Last week, I gave an interview to Inkspokes, a website dedicated to independent authors and their readers. The interviewer, Nelson Suit, who is one of the editors at Inkspokes, asked me a number of questions about my own experiences as an author who published his own work, but then asked me — as both a writer and a publisher of others’ writing — what would be my advice for folks who were looking at self-publishing. Well, a lot of people who are smarter than I am have given thought to that subject, but after considering the question for a bit, here’s what I came up with:
DK: My two biggest pieces of advice will both seem a bit heretical.
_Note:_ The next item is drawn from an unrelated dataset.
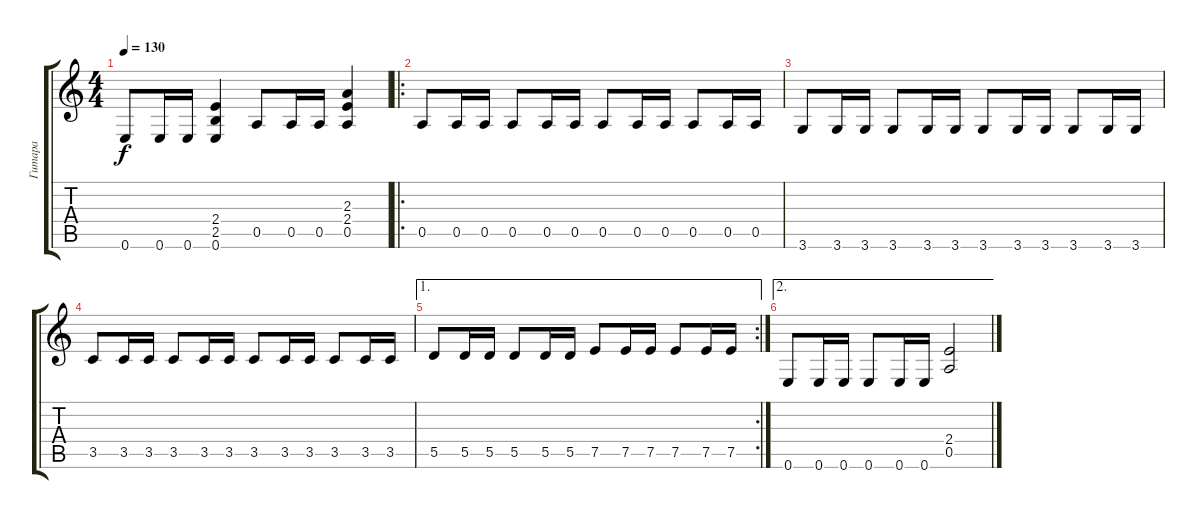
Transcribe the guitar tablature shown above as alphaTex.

The first is that self-publishing doesn’t mean that you have do everything yourself — or that you should. The chairman of Penguin/Random House doesn’t copyedit every book, nor does he try to design his own covers. He’s your competition. Budget in the time and (if you can) the money to outsource the parts of the work of publishing that you really can’t (or as I said shouldn’t) handle yourself.
The places where you will really serve yourself best by finding someone else to help out? Highly technical processes like print layout and cover design. It’s possible to create your own ebooks if your work is narrative and doesn’t include much in the way of complicated formatting or images.

You should absolutely have editors at each of the three stages of editing — development (before the “final” draft is finished); copyediting (after you’re done developing the book but before you’ve had it laid out); and proofreading (after layout/conversion and just before publication). Do you have to hire professionals? I’m not unbiased, I recognize, but I highly recommend it.